Monograph could help research cause
The recognition of TCM ingredients by a Western governmental body is good news, according the Heather Zwickey, PhD, dean of research at the National College of Natural Medicine in Portland, Ore. Zwickey said even with its history spanning several thousand years, TCM still labors under misconceptions and prejudices, with a notable exception.
“I think that the general public is recognizing acupuncture more and more. There are well over 50 acupuncture schools in the U.S. at this point,” Zwickey told NutraIngredients-USA.
“With regards to the herbal medicine and the whole system of Traditional Chinese Medicine, I think it’s less accepted. Will it ever be accepted at the rate that our conventional biomedical system is accepted? Probably not.”

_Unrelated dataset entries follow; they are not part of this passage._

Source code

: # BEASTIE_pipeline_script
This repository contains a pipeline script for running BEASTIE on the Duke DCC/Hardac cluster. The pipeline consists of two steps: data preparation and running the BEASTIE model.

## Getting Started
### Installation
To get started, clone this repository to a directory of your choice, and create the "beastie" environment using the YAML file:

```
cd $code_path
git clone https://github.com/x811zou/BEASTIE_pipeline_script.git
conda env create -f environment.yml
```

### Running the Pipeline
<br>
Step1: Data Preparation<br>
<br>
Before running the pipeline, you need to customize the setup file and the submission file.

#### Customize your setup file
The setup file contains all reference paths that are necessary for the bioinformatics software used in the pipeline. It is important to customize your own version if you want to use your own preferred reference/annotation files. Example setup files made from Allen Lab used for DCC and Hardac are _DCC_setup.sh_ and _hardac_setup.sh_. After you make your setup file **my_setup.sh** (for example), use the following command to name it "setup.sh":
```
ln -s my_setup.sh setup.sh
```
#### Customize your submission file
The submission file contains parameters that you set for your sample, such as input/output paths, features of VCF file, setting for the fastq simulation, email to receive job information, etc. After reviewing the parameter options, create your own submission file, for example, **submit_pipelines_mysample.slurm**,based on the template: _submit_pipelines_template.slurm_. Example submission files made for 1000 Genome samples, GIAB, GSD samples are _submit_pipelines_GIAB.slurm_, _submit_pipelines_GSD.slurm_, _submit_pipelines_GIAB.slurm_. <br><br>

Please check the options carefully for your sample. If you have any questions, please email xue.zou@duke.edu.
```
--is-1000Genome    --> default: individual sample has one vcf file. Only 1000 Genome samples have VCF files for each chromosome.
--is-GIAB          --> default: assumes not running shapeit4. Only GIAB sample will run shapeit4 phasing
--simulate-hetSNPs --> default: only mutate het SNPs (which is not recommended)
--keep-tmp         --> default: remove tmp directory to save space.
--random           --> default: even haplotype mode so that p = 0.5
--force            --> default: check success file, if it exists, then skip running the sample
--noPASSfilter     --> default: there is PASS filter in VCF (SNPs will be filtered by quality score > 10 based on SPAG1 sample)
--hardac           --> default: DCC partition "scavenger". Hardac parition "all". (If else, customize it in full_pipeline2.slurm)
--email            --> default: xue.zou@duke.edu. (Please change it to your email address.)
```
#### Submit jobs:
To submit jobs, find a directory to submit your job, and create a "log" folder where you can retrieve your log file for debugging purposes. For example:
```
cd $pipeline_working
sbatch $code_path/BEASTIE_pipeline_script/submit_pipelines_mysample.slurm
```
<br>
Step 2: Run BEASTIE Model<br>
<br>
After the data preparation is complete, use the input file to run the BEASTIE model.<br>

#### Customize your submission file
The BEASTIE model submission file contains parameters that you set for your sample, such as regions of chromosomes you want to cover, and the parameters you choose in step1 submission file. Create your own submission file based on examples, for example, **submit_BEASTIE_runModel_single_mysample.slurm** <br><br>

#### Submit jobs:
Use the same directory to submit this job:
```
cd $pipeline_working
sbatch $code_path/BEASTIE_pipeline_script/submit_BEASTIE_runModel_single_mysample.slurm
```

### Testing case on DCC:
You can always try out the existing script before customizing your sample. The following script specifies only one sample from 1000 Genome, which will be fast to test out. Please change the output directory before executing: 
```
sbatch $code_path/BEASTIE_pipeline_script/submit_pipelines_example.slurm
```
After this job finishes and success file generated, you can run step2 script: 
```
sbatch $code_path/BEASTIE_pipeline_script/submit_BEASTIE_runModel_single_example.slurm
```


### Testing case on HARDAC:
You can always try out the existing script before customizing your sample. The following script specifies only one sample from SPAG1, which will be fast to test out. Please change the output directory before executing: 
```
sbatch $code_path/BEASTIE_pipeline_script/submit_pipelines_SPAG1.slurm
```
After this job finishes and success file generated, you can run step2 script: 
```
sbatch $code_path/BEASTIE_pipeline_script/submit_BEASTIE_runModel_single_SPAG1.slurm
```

“But there are plenty of people who have not been served by the conventional model and those people are always looking for alternatives and they are quick to turn to Traditional Chinese Medicine,” she said.
Formulas don't fit reductionist model
“From the herb standpoint, I think there is less evidence (of efficacy) than for acupuncture,” Zwickey said.
Having better characterization of materials for future studies, such as the more thorough list AHPA is suggesting for the NHPD monograph, will help in future research. But, Zwickey said, there are still many difficulties, because TCM preparations spring from a different philosophy of medicine and so are not a good fit for the Western mode of research.
“The Chinese herbs are much more difficult to study. One of the reasons they are complex to study is that you almost never give a individual herb; you always give a combination,” she said.
“But in research we try to do it in a reductionistic fashion where we may study only one herb or only one constituent of an herb. And that’s not how those herbs are administered in the medical system and they often don’t work once you start breaking them down into these individual ingredients.”